Determine the cell potential for Ni(s) + Fe²⁺(aq) → Ni²⁺(aq) + Fe(s) where [Ni²⁺] = 0.60 M and [Fe²⁺] = 0.0030 M using the following standard reduction potentials. Ni²⁺(aq) + 2e⁻ → Ni(s) E° = -0.25 V and Fe²⁺(aq) + 2e⁻ → Fe(s) E° = -0.44 V.
To determine the cell potential for the given reaction, you can use the Nernst equation. The Nernst equation relates the cell potential (E) to the standard reduction potentials (E°) and the concentrations of the reactants. The equation is as follows:
E = E° - (RT / nF) * ln(Q)
where:
E is the cell potential
E° is the standard reduction potential
R is the gas constant (8.314 J/(mol·K))
T is the temperature in Kelvin
n is the number of electrons transferred in the balanced equation
F is the Faraday constant (96,485 C/mol)
ln is the natural logarithm
Q is the reaction quotient
First, let's write the balanced equation for the reaction:
Ni(s) + Fe²⁺(aq) → Ni²⁺(aq) + Fe(s)
From the balanced equation, we can see that n = 2 because two electrons are transferred in the reaction.
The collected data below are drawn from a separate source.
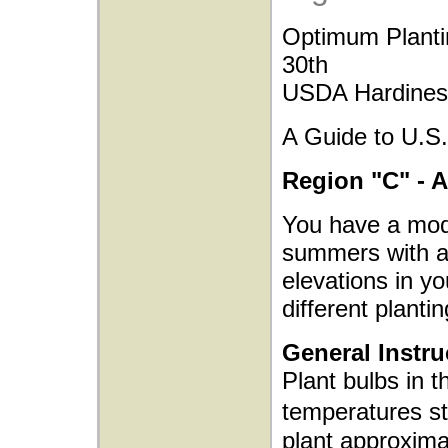
Optimum Planti
30th
USDA Hardiness
A Guide to U.S.
Region "C" - 
You have a mode
summers with ad
elevations in yo
different plantin
General Instru
Plant bulbs in t
temperatures s
plant approxima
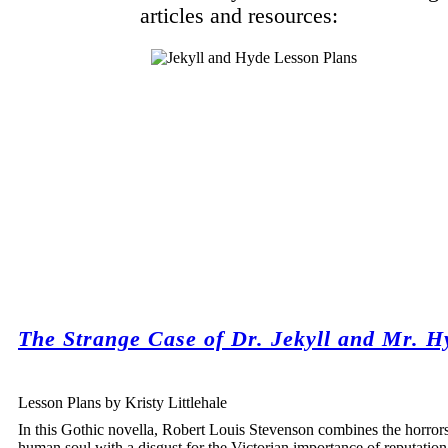
articles and resources:
The Strange Case of Dr. Jekyll and Mr. H
Lesson Plans by Kristy Littlehale
In this Gothic novella, Robert Louis Stevenson combines the horrors
human soul with a disgust for the Victorian importance of reputatio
Next, calculate the reaction quotient (Q) using the given concentrations:
Q = ([Ni²⁺] / [Fe²⁺])²
Substituting the values, we get:
Q = (0.60 M / 0.0030 M)² = 120²
Now, substitute the given standard reduction potentials and the calculated reaction quotient into the Nernst equation:
E = (-0.25 V) - ((8.314 J/(mol·K) * T) / (2 * (96,485 C/mol)) * ln(120²)
The temperature (T) should be specified to complete the calculation. Plug in the temperature value in Kelvin and solve the equation to determine the cell potential (E).